• EXTRACT:
# Windows 8 internet connection issues



## jormonau (Jan 26, 2013)

Hi, I have a HP Envy m6 and the wifi connection was working fine and then disappeared. At one stage the connection seemed to come back, said i was connected and 5 bars, but couldn't get on to even google. Had some microsoft updates this morning, so tried to restore back to prior to the updates with no luck. Tried the TCP/IP stack repair option also with no luck. Do i need to install the latest driver from the HP website? Any help greatly appreciated. Michelle


----------



## TerryNet (Mar 23, 2005)

You certainly should install the latest drivers--especially networking--from HP's web site.

Does ethernet work OK?

Do you have another wireless device that can maintain internet access through the same router?


----------



## Macboatmaster (Jan 15, 2010)

additionally to that if you go control panel - devices and printers and then right click on your computer icon and then click device installation settings, you will see that you can select the option Have windows update always install the best driver etc.

• RAW DATA:
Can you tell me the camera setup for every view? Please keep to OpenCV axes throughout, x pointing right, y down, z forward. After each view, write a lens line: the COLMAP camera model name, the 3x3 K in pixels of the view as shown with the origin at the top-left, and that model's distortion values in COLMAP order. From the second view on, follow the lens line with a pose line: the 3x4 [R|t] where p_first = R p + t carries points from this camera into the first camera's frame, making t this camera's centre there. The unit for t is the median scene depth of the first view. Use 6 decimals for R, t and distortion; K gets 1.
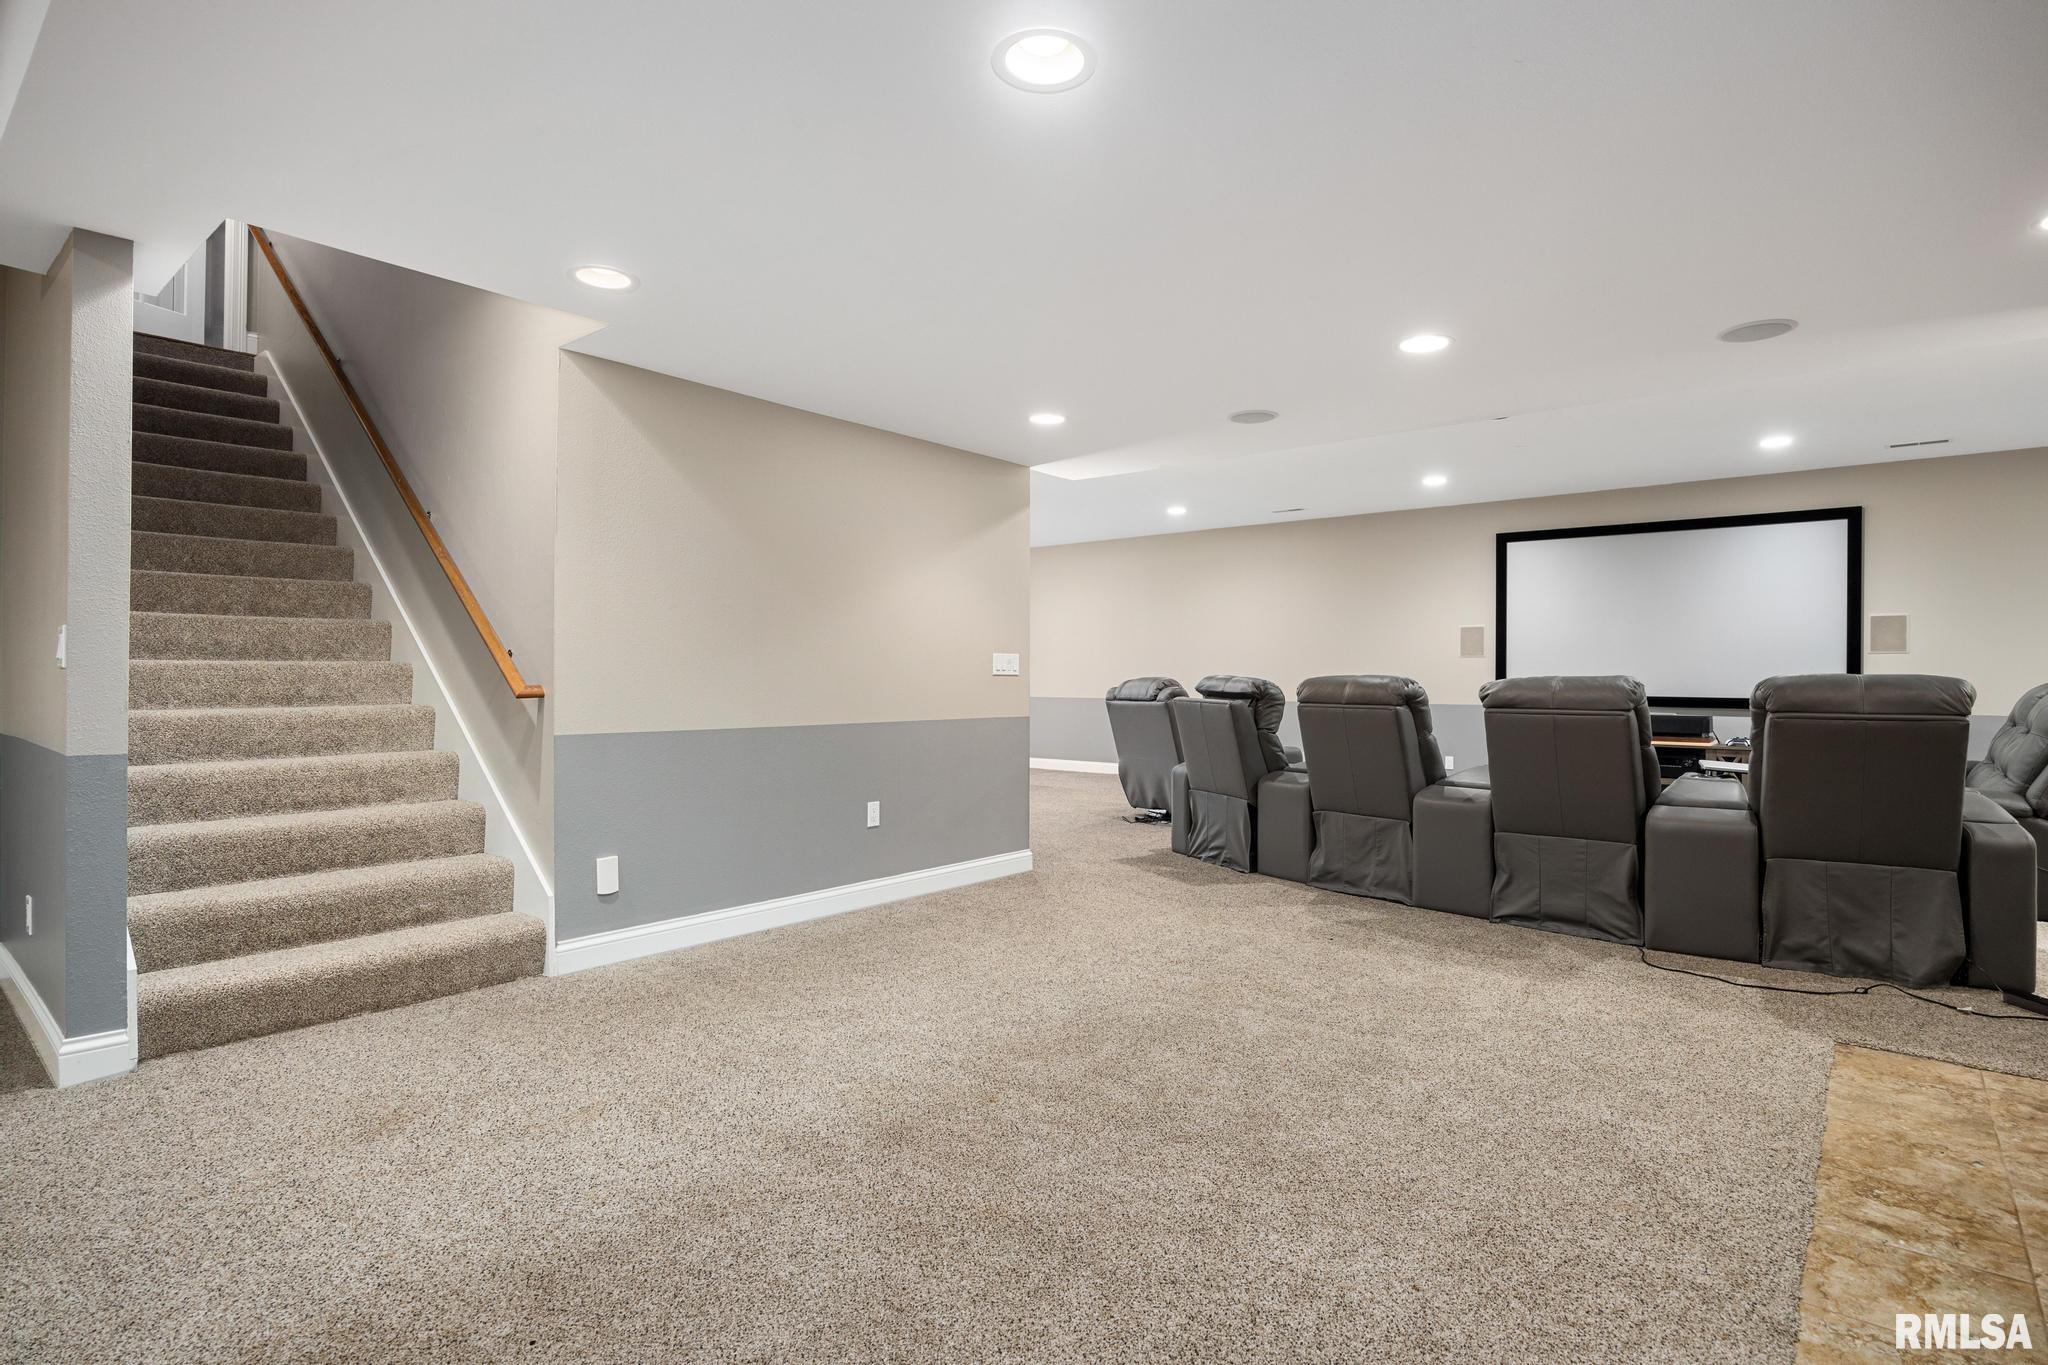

• YOUR TASKS:
- A) In the thread about Windows 8 internet connection issues, which laptop model does the first poster own?
- B) Copy the Windows 8 connection thread word for word from "## jormonau (Jan" to "ethernet work OK?".

• RESPONSES TO THE EXERCISE:
- A) An HP Envy m6.

- B)
## jormonau (Jan 26, 2013)

Hi, I have a HP Envy m6 and the wifi connection was working fine and then disappeared. At one stage the connection seemed to come back, said i was connected and 5 bars, but couldn't get on to even google. Had some microsoft updates this morning, so tried to restore back to prior to the updates with no luck. Tried the TCP/IP stack repair option also with no luck. Do i need to install the latest driver from the HP website? Any help greatly appreciated. Michelle


----------



## TerryNet (Mar 23, 2005)

You certainly should install the latest drivers--especially networking--from HP's web site.

Does ethernet work OK?